PSU banks will have to raise funds from the capital market to meet capital requirement norms in absence of adequate financial support from the government in the forthcoming Budget, rating agency Moody’s said today.
For the current fiscal, the government has earmarked Rs 11,200 crore for capital infusion in state-owned banks. Of that the government has said it will soon infuse Rs 6,990 crore in nine banks including SBI, Bank of Baroda (BoB) and Punjab National Bank (PNB).
“Unless the government materially increases the capital allocation to state-owned banks in the next budget, the only way these banks can improve their capital ratios is by accessing equity capital markets,” Moody’s Investors Service said.
The government in the current fiscal has adopted new criteria in which the banks which are more efficient would be rewarded with extra capital so that they can further strengthen their position. The capital infusion has been decided based on the performance of the bank.
Better the performance higher will be the infusion. Moody’s said under these new criteria, weaker PSU banks with low capital levels and less ability to generate capital internally will have to rely on external capital infusions.
“This will be challenging given that even strong state- owned banks have found it difficult to access the equity capital markets.
Thus, capital infusions from the government are currently the only way for these banks to improve their capital ratios,” it added.
Moody’s said the change is credit negative for state-owned banks that are less profitable, including Central Bank of India , Indian Overseas Bank and IDBI Bank Ltd . However, PNB , BoB , State Bank of India and Syndicate Bank would benefit because they are among the more profitable state-owned banks, it added.

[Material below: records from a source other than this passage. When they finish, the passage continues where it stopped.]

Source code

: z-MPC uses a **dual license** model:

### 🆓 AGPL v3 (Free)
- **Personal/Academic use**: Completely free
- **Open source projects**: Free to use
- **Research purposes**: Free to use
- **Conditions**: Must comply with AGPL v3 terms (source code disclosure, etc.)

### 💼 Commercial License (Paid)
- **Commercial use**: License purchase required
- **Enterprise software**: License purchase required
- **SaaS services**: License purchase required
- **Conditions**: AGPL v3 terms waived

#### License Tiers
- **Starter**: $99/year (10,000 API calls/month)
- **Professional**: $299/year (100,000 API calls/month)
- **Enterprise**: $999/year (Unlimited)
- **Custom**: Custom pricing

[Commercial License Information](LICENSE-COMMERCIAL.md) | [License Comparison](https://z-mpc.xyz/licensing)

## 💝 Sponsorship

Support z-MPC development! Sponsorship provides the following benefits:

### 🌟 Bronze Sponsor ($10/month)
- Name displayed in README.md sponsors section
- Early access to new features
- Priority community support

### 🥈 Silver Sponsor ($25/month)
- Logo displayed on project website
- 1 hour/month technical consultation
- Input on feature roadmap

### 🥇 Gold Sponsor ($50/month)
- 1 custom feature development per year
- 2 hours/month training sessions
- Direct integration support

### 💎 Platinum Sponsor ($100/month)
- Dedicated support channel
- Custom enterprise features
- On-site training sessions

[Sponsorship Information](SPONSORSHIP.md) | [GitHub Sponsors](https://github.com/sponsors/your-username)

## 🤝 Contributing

The new criteria mark a significant change from the earlier yardstick based on which the government allocated capital in the past. Over the past three years, banks with weaker capital levels received larger capital allocations, regardless of their size or profitability.
“The new policy will benefit more profitable state-owned banks because they may now get a higher amount of capital than they previously expected.
However, even after these capital infusion, the capital levels of these relatively more profitable banks will remain weak,” Moody’s said. The government has infused Rs 58,600 crore between 2011 and 2014 in the state-owned banks.